The Professionals
But the teaching of writing courses cannot be justified by the production of successful writers. A writing course will on occasion produce good writing. In recent years MacLeish's English S has turned out C. B. Flood's Love is a Bridge (a bestseller), Ilona Carmel's Stephannia, Edward Hoagland's Cat Man, and William Alfred's Agamemnon. Professors Morrison and Guerard have also had considerable success in eliciting work which meets professional standards.
Over the years Harvard has turned out far more than its share of a nation's major literary figures, in both critical and imaginative writing. In this century the University has left its mark on Conrad Aiken, Robert Benchley, e.e.cummings, John Dos Passos, T. S. Eliot, Robert Frost, John Marquand, Eugene O'Neill, Edward Arlington Robinson, Robert Sherwood, Wallace Stevens, and Thomas Wolfe, to name an even dozen. While this may be due to the undeniable attraction of a Harvard diploma for the talented, an examination of specific cases indicates that the University did not pass these men by.
Frost and Robinson never took degrees, Dos Passos admits that he learned about transitions from Copeland's writing course (one might question the value of the course if this is an illustration of its effect), but says his most valuable course was in the Hisory of Science. Some, like O'Neill, were here only to study writing with George Pierce Baker. Others, like Wolfe, rebelled against the academics. Some, like T. S. Eliot, (perhaps unwilling) became spokesmen for both Harvard education and Harvard outlook.
The Non-Professional Emphasis
But despite all of these men and all of their influence on American letters, despite the fact that Harvard continues to educate more and better writers than any other institution in the country, the major justification for all our writing courses cannot be the training of professional authors. The University employs people to spend all their time teaching undergraduates about writing, and several others spend at least part of their day this way.

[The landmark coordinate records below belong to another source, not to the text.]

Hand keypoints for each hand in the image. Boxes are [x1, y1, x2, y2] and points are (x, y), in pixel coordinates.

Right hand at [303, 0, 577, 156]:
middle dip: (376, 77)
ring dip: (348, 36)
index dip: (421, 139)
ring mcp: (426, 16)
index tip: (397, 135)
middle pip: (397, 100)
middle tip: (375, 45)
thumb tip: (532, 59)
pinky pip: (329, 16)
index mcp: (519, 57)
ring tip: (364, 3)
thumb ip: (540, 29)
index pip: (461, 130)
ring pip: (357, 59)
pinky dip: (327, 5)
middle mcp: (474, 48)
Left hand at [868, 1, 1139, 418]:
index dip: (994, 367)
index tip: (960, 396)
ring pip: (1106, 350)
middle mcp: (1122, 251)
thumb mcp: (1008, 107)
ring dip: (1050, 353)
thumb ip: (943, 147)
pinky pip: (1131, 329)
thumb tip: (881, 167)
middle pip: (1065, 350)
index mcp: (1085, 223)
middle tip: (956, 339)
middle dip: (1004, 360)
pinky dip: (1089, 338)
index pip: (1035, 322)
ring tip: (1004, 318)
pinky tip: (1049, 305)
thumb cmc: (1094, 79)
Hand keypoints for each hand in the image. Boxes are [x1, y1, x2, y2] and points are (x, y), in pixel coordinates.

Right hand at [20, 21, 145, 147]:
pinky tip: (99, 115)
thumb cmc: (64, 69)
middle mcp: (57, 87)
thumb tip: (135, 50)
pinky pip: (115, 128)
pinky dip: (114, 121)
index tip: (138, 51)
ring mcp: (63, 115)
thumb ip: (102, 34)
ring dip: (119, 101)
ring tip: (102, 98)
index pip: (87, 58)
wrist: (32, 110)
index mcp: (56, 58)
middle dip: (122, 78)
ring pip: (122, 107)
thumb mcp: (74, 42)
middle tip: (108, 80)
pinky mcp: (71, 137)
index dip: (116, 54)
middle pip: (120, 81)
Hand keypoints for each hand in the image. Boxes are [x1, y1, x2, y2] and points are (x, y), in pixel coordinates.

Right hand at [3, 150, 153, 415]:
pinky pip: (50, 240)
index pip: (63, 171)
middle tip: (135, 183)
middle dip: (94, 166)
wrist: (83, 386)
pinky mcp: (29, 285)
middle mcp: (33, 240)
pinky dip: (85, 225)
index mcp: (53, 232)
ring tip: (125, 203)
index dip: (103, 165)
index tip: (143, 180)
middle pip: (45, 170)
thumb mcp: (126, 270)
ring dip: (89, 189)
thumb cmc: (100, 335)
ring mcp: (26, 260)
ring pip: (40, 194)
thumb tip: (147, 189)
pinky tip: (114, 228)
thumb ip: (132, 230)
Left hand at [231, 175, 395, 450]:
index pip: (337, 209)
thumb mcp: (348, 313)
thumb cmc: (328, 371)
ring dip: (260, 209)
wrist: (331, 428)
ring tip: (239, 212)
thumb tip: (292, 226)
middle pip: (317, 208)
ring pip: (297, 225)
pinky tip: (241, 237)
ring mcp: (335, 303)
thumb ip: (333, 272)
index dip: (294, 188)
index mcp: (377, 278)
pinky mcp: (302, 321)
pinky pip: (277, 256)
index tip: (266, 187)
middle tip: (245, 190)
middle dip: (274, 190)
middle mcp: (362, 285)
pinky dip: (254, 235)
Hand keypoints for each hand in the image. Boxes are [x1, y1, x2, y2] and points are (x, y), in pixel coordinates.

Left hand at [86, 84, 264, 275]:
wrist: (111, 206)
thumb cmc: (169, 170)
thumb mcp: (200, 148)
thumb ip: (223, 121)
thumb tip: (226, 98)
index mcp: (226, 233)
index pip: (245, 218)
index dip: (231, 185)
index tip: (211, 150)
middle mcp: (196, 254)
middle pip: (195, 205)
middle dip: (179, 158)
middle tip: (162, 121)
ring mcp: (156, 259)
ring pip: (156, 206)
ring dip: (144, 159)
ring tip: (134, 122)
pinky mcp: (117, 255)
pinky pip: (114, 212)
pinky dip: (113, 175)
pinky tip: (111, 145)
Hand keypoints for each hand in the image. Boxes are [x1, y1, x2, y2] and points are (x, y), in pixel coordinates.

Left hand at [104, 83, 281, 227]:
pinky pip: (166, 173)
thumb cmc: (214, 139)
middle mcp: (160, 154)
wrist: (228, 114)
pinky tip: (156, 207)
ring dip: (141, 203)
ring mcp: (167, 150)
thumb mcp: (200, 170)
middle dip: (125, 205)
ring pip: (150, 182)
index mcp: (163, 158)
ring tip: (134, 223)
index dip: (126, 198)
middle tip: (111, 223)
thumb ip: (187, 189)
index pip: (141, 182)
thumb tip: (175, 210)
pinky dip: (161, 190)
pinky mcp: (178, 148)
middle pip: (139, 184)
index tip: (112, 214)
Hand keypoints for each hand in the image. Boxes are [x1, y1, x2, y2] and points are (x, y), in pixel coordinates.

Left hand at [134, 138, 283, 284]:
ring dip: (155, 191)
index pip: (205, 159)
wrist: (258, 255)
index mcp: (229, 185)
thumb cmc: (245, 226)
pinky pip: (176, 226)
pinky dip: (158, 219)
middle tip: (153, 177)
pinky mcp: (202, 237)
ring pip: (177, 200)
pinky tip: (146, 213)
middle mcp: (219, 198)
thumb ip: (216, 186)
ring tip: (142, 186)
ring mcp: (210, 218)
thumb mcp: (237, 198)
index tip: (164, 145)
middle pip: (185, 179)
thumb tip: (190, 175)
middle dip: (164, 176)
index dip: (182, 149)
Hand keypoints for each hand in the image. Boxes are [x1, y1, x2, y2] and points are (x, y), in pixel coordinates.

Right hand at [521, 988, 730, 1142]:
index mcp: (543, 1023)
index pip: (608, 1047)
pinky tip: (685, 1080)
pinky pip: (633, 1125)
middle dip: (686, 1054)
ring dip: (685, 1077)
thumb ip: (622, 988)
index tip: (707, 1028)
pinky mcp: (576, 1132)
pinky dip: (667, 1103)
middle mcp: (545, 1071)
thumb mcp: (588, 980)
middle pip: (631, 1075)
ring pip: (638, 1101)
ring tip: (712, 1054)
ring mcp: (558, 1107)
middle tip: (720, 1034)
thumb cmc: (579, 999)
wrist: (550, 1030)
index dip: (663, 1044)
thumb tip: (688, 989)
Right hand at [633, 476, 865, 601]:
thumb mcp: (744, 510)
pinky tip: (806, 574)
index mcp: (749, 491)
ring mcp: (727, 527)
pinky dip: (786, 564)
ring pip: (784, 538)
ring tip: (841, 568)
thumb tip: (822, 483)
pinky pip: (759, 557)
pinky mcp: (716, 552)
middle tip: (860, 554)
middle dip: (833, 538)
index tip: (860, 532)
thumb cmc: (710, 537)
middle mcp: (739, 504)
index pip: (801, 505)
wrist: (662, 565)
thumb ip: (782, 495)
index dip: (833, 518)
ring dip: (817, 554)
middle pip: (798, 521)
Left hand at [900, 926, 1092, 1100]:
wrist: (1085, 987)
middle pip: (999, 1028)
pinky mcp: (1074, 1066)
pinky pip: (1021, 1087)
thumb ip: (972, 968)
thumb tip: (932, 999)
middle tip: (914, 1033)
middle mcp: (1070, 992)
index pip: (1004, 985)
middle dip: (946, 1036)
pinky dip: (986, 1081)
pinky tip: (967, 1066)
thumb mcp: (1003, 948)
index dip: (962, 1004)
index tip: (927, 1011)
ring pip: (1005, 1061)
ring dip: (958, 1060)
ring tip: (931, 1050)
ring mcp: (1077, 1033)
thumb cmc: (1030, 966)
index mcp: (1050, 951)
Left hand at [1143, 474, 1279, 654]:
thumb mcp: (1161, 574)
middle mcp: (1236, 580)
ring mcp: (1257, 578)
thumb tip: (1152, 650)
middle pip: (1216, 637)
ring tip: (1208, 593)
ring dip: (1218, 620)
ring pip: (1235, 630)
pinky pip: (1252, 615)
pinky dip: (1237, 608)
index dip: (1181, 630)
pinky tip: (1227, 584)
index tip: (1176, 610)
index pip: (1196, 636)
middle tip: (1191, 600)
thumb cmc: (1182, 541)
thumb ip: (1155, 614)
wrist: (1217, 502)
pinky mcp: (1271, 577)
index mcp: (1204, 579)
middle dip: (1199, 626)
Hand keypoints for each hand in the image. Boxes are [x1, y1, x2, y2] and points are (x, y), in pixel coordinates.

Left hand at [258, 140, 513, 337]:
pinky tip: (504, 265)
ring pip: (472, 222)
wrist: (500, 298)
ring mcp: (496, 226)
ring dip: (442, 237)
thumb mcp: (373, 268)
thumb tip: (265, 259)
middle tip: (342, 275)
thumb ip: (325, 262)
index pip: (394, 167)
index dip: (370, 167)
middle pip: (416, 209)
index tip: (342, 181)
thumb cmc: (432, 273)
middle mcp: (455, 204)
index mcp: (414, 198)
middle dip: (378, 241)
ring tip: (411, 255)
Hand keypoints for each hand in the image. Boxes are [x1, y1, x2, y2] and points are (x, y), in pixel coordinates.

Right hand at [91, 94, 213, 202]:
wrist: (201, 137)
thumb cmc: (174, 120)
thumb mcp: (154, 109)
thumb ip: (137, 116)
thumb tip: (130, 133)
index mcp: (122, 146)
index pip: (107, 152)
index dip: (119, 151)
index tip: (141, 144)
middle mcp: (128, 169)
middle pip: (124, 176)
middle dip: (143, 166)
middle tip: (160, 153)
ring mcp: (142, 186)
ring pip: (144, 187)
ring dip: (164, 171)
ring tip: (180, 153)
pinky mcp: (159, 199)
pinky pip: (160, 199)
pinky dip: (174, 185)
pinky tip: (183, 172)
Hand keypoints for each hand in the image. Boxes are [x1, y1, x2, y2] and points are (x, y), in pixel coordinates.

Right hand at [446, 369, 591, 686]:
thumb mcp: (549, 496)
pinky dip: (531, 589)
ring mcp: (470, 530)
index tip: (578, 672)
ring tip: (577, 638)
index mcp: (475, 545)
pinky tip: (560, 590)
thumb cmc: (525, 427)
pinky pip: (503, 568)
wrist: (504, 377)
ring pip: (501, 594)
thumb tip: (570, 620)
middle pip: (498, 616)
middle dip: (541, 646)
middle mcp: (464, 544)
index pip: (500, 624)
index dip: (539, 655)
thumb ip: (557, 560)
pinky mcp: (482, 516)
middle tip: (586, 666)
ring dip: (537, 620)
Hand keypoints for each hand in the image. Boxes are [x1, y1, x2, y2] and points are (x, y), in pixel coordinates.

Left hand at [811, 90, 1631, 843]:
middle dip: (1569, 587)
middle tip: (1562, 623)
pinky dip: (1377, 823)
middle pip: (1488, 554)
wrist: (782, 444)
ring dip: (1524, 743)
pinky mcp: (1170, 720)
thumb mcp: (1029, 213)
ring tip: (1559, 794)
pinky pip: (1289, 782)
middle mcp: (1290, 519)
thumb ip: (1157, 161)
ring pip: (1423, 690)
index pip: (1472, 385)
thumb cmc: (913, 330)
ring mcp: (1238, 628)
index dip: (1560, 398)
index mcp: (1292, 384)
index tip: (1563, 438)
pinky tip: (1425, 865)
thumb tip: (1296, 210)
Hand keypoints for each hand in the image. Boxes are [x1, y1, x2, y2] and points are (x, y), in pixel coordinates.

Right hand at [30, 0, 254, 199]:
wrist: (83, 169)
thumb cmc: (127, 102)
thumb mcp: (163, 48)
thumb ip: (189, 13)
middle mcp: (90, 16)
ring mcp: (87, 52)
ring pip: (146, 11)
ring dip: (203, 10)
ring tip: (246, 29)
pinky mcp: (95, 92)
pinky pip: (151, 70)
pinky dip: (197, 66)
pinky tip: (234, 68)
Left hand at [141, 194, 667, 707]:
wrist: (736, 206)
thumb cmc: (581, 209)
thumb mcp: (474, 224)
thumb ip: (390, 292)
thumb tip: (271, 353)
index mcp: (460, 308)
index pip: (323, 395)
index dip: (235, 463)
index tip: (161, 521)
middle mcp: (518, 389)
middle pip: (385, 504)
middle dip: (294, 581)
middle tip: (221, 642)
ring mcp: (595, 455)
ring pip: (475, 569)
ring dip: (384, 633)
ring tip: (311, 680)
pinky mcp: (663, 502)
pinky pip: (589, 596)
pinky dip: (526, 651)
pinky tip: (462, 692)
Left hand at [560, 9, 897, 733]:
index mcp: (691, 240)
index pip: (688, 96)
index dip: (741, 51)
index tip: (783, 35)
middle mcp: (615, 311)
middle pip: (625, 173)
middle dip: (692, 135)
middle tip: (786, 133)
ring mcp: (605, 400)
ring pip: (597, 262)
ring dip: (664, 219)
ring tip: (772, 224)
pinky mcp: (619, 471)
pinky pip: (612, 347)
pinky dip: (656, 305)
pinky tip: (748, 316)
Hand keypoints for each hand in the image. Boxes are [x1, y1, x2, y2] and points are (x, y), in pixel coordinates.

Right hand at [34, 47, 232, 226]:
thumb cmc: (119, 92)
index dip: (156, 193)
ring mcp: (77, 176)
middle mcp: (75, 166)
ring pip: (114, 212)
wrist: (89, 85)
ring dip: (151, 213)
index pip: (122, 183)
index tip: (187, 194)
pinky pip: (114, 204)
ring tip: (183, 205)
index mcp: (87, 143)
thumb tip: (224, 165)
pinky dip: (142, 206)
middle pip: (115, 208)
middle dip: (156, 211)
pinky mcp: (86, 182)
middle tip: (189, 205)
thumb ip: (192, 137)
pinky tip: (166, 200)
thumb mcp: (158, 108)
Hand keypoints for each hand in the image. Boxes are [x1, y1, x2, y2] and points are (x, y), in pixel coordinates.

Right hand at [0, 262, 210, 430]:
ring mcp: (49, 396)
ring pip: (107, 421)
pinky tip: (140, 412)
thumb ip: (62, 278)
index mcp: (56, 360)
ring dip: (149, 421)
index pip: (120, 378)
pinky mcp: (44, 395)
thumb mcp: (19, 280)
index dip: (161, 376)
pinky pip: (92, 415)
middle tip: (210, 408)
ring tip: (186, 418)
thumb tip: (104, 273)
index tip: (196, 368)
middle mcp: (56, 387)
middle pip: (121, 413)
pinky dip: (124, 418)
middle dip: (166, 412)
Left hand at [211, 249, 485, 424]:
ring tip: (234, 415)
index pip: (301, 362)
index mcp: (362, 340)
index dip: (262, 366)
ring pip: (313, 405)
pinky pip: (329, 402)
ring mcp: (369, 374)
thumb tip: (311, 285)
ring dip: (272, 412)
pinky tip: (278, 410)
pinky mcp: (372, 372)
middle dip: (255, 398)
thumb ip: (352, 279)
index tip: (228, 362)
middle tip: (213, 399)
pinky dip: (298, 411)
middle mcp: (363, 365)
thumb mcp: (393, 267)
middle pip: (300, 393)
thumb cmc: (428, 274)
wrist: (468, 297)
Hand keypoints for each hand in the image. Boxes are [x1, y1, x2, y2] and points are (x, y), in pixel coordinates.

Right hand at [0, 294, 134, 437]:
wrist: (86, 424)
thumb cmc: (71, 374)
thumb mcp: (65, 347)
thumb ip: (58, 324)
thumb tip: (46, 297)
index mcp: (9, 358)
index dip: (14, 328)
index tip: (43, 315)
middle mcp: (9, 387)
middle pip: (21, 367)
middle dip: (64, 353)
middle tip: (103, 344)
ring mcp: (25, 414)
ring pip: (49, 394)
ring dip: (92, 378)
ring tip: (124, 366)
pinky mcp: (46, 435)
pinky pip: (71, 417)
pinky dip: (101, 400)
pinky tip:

On the contrary, the major purpose of these courses must be, as John Hawkes put it, to help the student to "find a voice." Most of the words written by erstwhile authors are words in search of a vision, a kind of therapy for students trying to resolve themselves onto a page.
But this puts the effort to teach writing on a very shaky basis indeed, for the student who has taken a writing course has very little to show for his trouble. There is absolutely nothing quite so bad objectively as bad imaginative writing. The problem is that a large group of people feel that writing badly may be good for the student.